*Исходный текст*:
| Война цивилизаций |
Просмотров: 7782
0 Плохо0

Духовное различие России и Запада выразилась к середине XIX века в противостоянии, которое пророчески определил Ф.И.Тютчев - «революция и Россия»: «Для того чтобы уяснить себе сущность того рокового переворота, в который вступила Европа, вот что следовало бы сказать себе. Давно уже в Европе существуют только две действительные силы - революция и Россия. Эти две силы теперь противопоставлены одна другой, и, быть может, завтра оне вступят в борьбу... Россия, прежде всего, христианская империя; русский народ - христианин не только в силу православия своих убеждений, но еще благодаря чему-то более задушевному, чем убеждения. Он - христианин в силу той способности к самоотвержению и самопожертвованию, которая составляет основу его нравственной природы. Революция - прежде всего враг христианства! Антихристианские настроения есть душа революции; это ее особенный, отличительный характер. Те видоизменения, которым она последовательно подверглась, те лозунги, которые она попеременно усваивала, все, даже ее насилия и преступления были второстепенны и случайны; но одно, что в ней не таково, это именно антихристианское настроение, ее вдохновляющее, и оно-то (нельзя в том не сознаться) доставило ей это грозное господство над вселенною. Тот, кто этого не понимает, не более как слепец, присутствующий при зрелище, которое мир ему представляет».

*Данные*:
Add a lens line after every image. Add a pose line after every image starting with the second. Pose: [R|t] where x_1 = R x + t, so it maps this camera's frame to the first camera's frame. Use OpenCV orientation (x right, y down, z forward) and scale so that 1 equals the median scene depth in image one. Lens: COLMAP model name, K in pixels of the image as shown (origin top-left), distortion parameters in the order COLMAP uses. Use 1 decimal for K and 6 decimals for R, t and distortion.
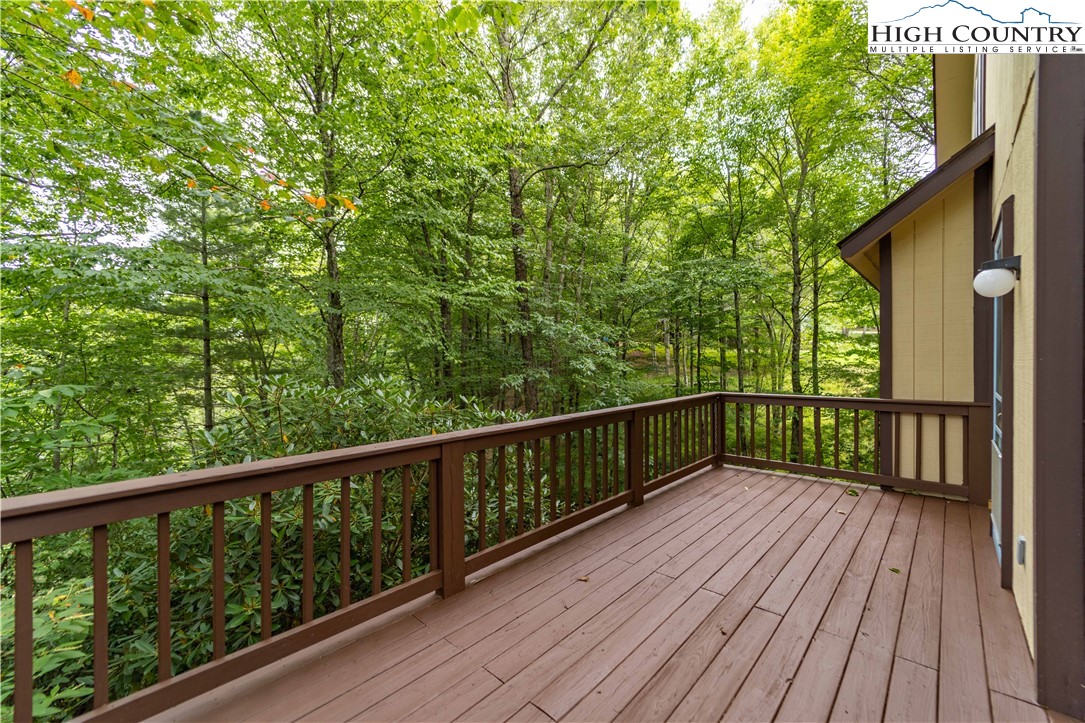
lens RADIAL K [[434.6, 0, 544.2], [0, 434.6, 363.9], [0, 0, 1]] dist [-0.000400, -0.000277]
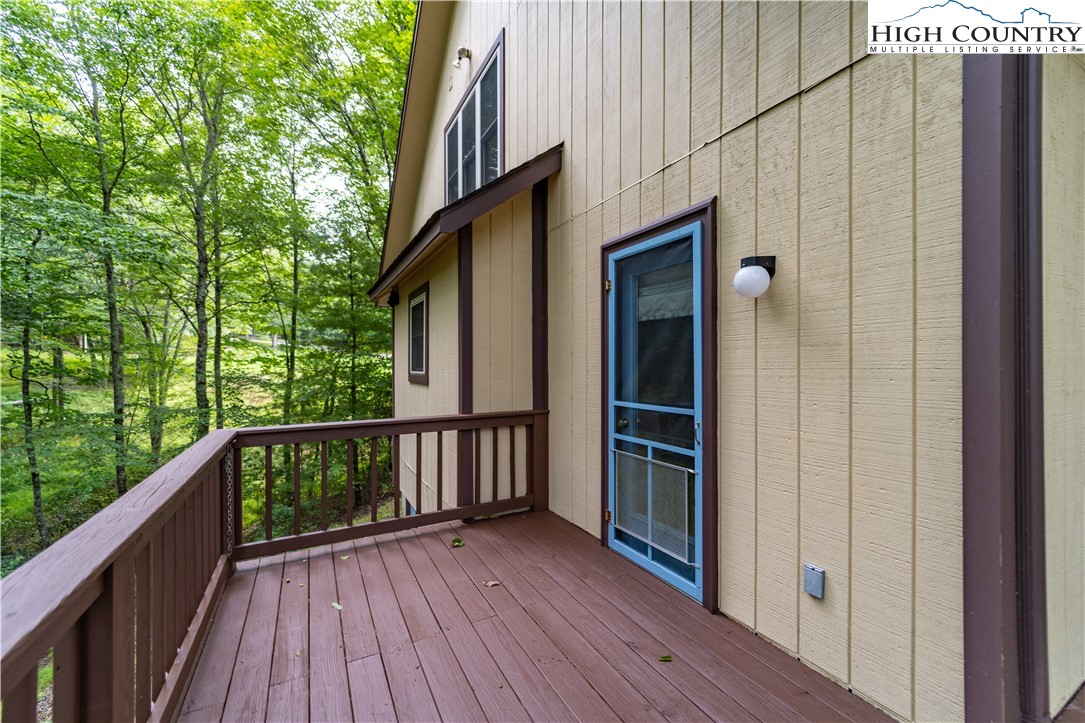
lens RADIAL K [[434.6, 0, 544.2], [0, 434.6, 363.9], [0, 0, 1]] dist [-0.000400, -0.000277]
pose [[0.312244, 0.012649, 0.949918, 0.032978], [0.004829, 0.999877, -0.014902, -0.003517], [-0.949990, 0.009240, 0.312145, 0.586084]]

*Что требуется*: Какие две действительные силы, по словам Тютчева, давно существуют в Европе согласно тексту о войне цивилизаций? Материал здесь не понадобится.

*Результат ниже*: Революция и Россия.